> **TAREFA**:
Devolve sem alterações o trecho do texto sobre o feminismo que vai de "E se o feminismo" até "custou a vida.".

═════ TEXTO DO DOCUMENTO

E se o feminismo não for o bicho papão?
- des-iguais
- 5 de jun. de 2020
- 4 min de leitura

Acautelando a não existência de uma história única de emancipação feminina, sublinho que esta é uma breve reflexão sobre o feminismo enquadrado numa narrativa ocidental pela voz de uma mulher branca europeia. Posto isto, a verdade é que ao longo dos tempos há uma presença constante de mulheres que insurgiram contra a sua condição, lutando por uma liberdade que, não raras vezes, lhes custou a vida.
Estranhamente (ou não, como iremos debater adiante), frequentemente as feministas foram e são interrogadas sobre o motivo pelo qual, se afinal almejam uma igualdade efetiva entre mulheres e homens, continuam a intitular o nome do movimento como “feminismo” e não o alteram para algo mais “neutro”. Ora, relativamente a isto, eu gostaria de aproveitar este espaço para passar a esclarecer duas questões que me parecem basilares. A primeira, prende-se com o facto do feminismo não ser o equivalente ao machismo. Este movimento nasceu em resposta a uma supremacia masculina milenar, imposta dentro de um sistema patriarcal, que valida e suporta a superioridade masculina, baseando-se em crenças e comportamentos machistas. O feminismo não tem assim, de todo, como objetivo prestar uma resposta direta, isto é, fazer subversão de uma supremacia masculina, para uma supremacia feminina. Em segundo lugar, gostaria de usar o caso da morte de Emily Davison (1913), que durante a primeira vaga do feminismo (últimas décadas do sec. XIX) se atirou para a frente do cavalo do Rei numa famosa corrida de cavalos no Reino Unido, como forma de protesto pelo direito ao voto vedado às mulheres. Deste episódio, resultou a morte de Emily mas também um impacto social que viria a contribuir inegavelmente para a conquista do direito ao voto, em 1918, para as mulheres do país em questão. Com o caso relatado pretendo assim demonstrar que todas as conquistas de Direitos Humanos e, mais concretamente dos Direitos Humanos da Mulheres, tem por detrás das múltiplas histórias de luta, rostos e que, a meu ver, negar o nome do movimento seria desonrar todas estas conquistas e, mais que isso, todas as pessoas que se sacrificaram em prol delas.
Ainda assim, convido-os/as a ir mais a fundo na questão e refletirmos, efetivamente, no verdadeiro motivo pela questão, afinal, o termo “feminismo” é tão incomodativo socialmente. Pessoalmente, sinto inúmeras vezes que existe uma larga franja social, embebida deste mesmo patriarcado e que tenta uma espécie de moeda de troca entre a alteração do termo e algumas “migalhas” de igualdade - quase como se de uma situação de justiça social não se tratasse. E, em boa verdade, quem assim pensa, nunca poderá lidar verdadeiramente com a naturalidade que a igualdade entre homens e mulheres deve ter no Mundo. Apagar o termo feminismo seria apagar a memória histórica, todas as vivências e todas as histórias de vida de mulheres que, só por esta sua condição à nascença, viram o seu destino imediatamente delimitado. Retirar o termo feminismo da equação é retroceder no caminho que se trilha em torno do reconhecimento de que as mulheres são desproporcionalmente mais vítimas, se encontram mais expostas a situações de risco e, portanto, são mais vulneráveis socialmente do que os homens. Os factos são inequívocos relativamente à posição de que somente assumindo esta realidade, estatisticamente comprovada, poderemos debater a categoria género com as efetivas preocupações e consciência dos impactos para mulheres e homens.

══════════
═════ CONJUNTO DE DADOS

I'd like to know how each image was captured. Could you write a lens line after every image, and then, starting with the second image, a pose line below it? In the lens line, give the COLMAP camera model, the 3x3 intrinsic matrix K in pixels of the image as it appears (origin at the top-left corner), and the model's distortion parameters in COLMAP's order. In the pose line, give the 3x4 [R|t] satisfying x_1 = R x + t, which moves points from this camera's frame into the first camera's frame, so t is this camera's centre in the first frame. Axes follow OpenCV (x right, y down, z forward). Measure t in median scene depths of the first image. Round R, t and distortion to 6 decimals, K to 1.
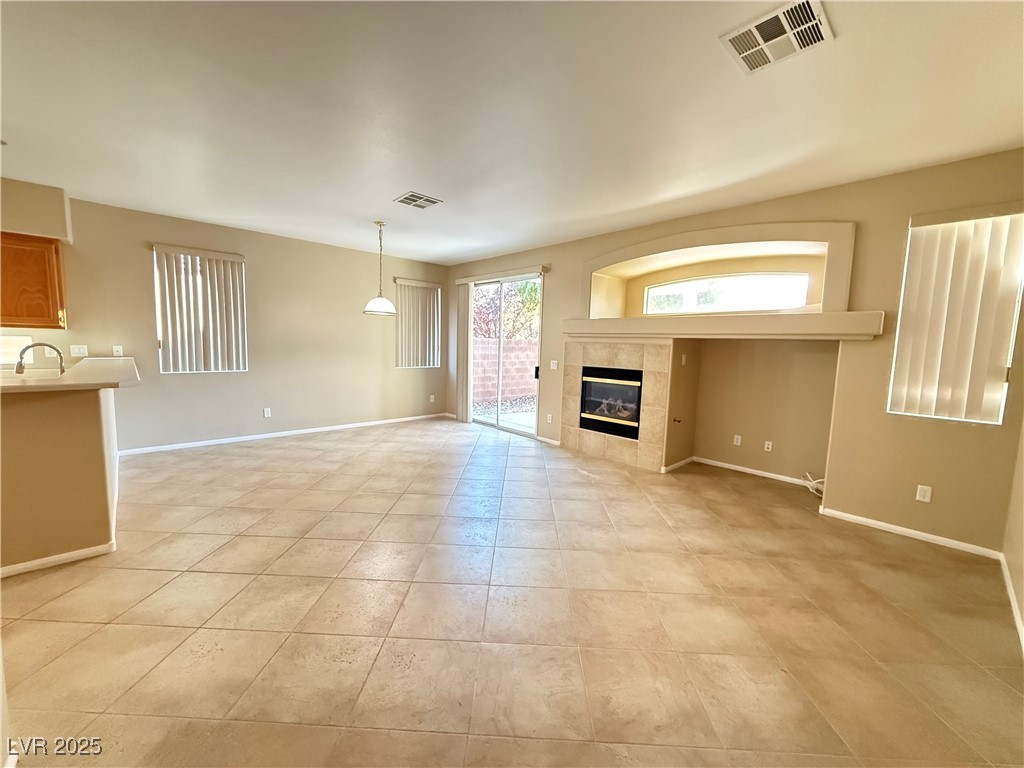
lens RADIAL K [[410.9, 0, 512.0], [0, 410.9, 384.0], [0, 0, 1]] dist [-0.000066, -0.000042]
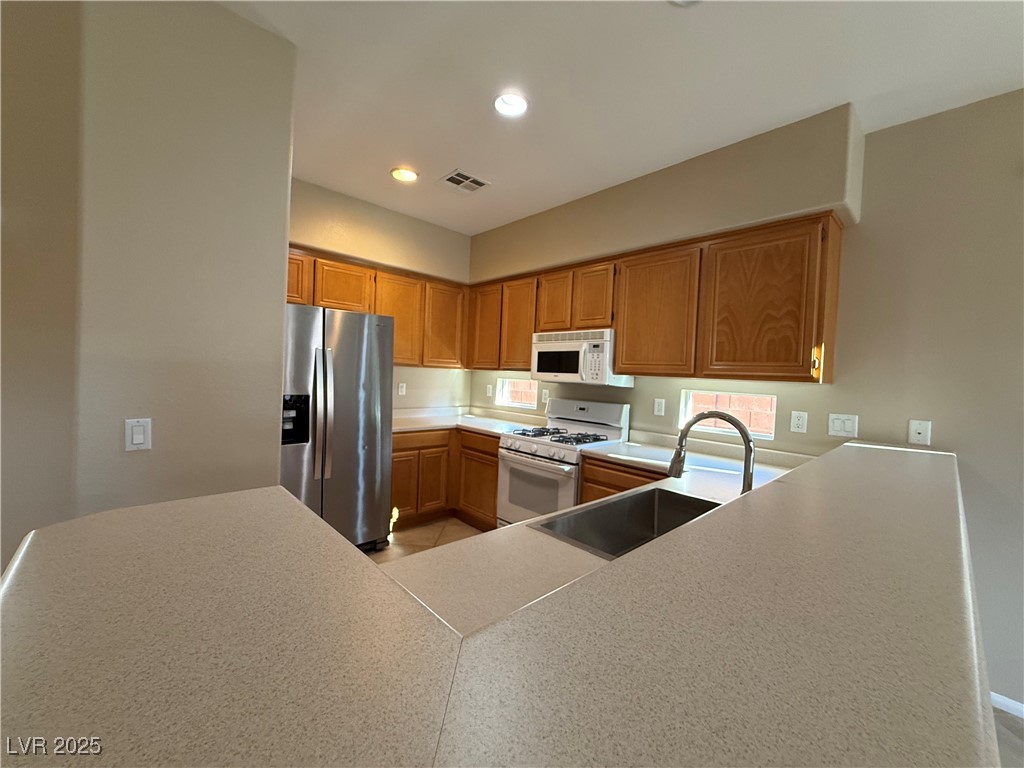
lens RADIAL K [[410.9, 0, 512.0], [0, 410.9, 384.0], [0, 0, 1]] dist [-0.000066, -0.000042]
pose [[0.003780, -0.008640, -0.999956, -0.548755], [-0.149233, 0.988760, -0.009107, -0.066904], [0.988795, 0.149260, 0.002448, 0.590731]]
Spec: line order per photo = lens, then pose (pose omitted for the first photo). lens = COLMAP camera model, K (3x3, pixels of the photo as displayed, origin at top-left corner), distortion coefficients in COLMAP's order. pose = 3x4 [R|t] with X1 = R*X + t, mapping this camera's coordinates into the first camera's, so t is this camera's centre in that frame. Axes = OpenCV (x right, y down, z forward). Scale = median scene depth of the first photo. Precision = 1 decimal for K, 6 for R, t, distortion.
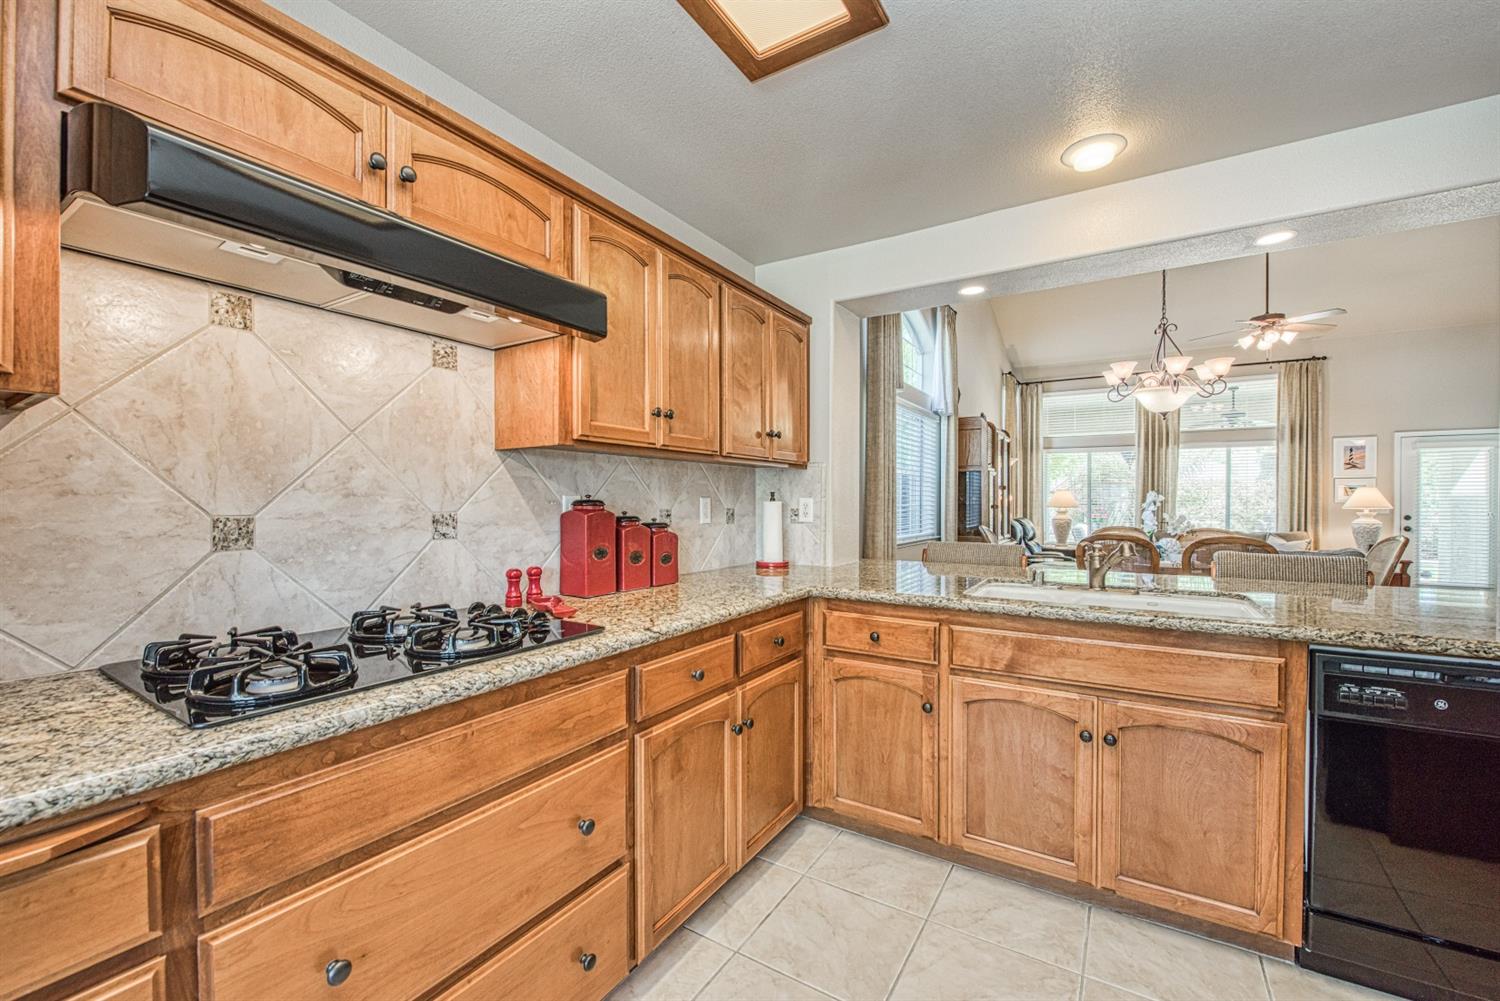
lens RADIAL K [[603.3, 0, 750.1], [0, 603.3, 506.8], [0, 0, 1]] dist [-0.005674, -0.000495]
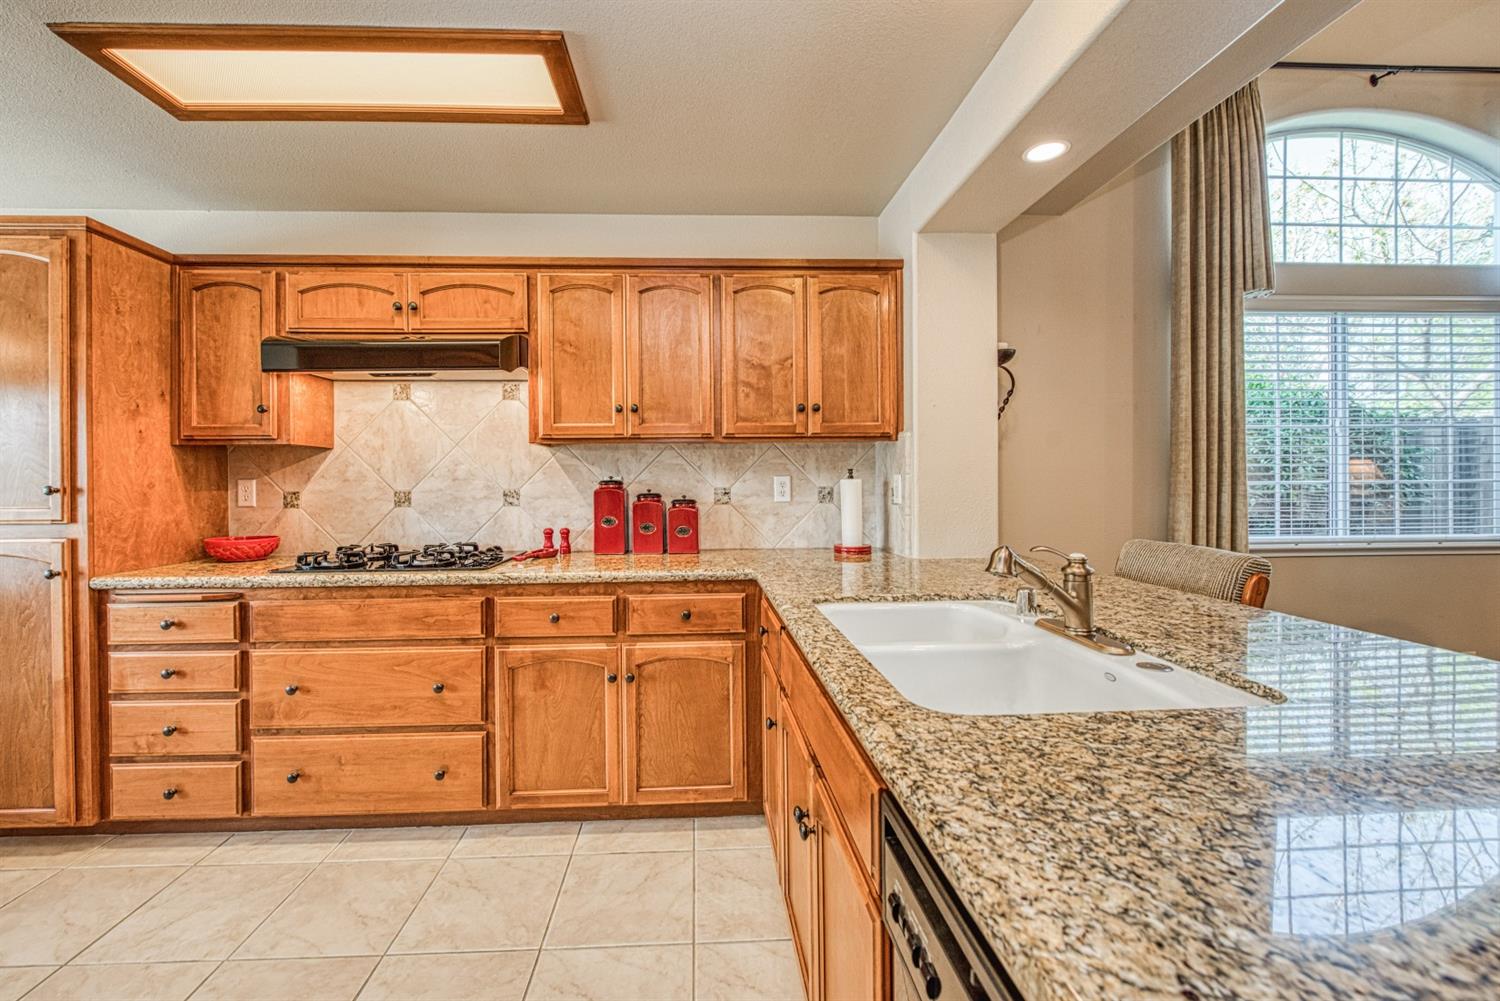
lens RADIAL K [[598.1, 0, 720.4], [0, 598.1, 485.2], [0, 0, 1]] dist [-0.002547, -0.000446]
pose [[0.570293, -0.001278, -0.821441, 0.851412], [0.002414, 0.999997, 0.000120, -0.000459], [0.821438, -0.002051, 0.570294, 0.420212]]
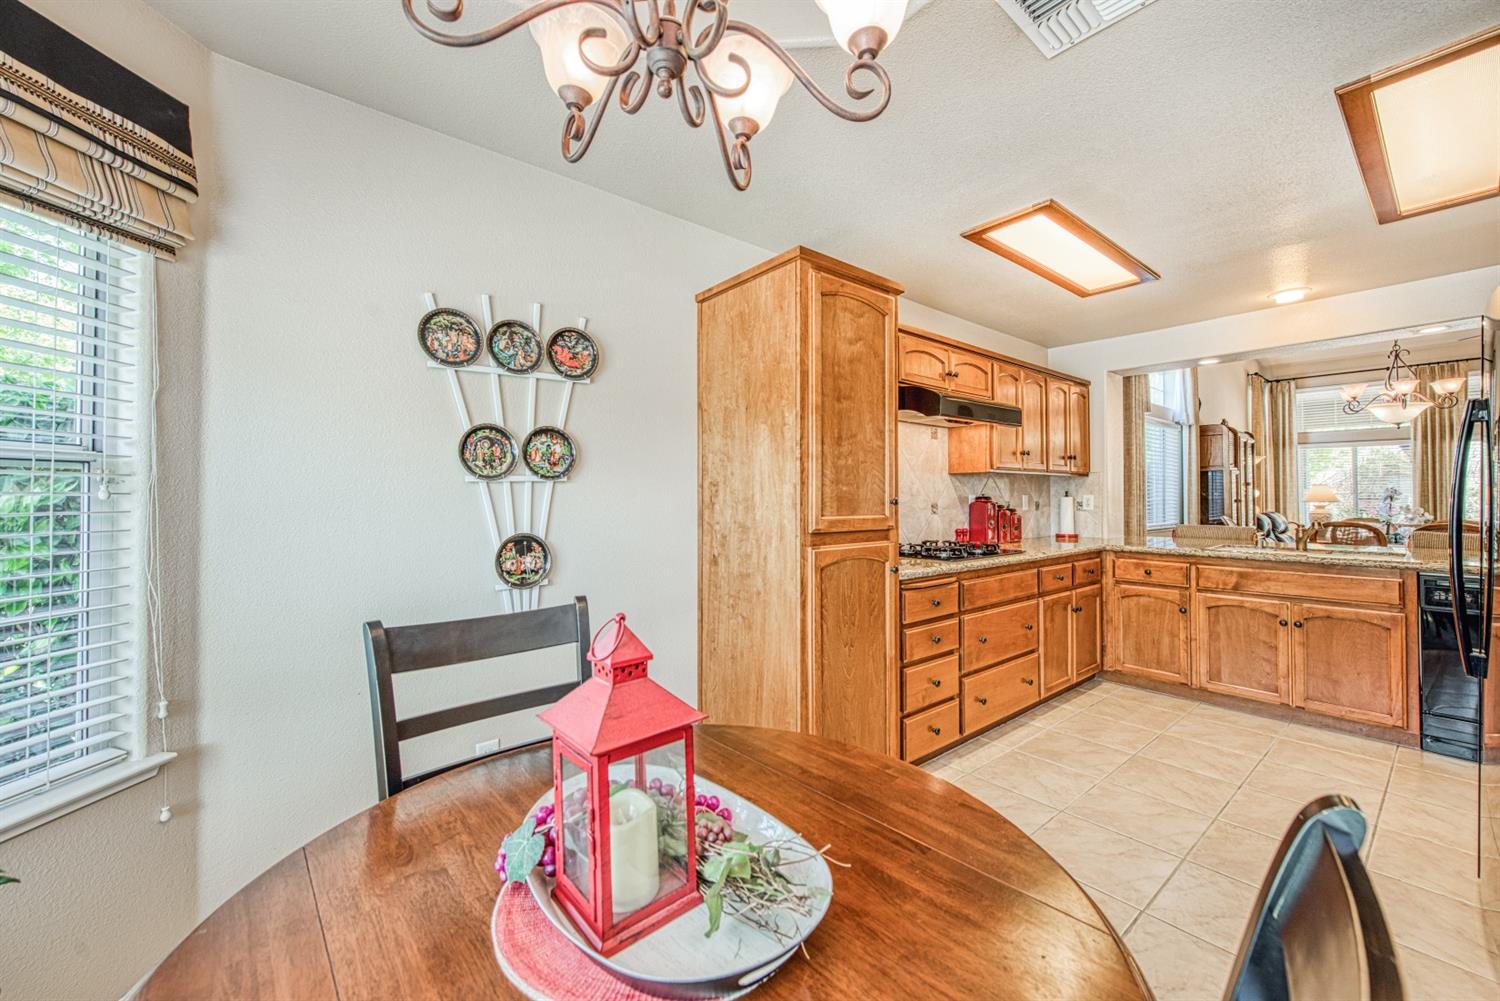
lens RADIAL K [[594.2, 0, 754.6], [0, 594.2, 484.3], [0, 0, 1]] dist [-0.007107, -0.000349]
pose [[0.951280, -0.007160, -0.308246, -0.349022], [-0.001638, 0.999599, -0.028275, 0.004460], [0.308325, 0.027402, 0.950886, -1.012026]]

══════════

> **RESULTADO DA TAREFA**:
E se o feminismo não for o bicho papão?
- des-iguais
- 5 de jun. de 2020
- 4 min de leitura

Acautelando a não existência de uma história única de emancipação feminina, sublinho que esta é uma breve reflexão sobre o feminismo enquadrado numa narrativa ocidental pela voz de uma mulher branca europeia. Posto isto, a verdade é que ao longo dos tempos há uma presença constante de mulheres que insurgiram contra a sua condição, lutando por uma liberdade que, não raras vezes, lhes custou a vida.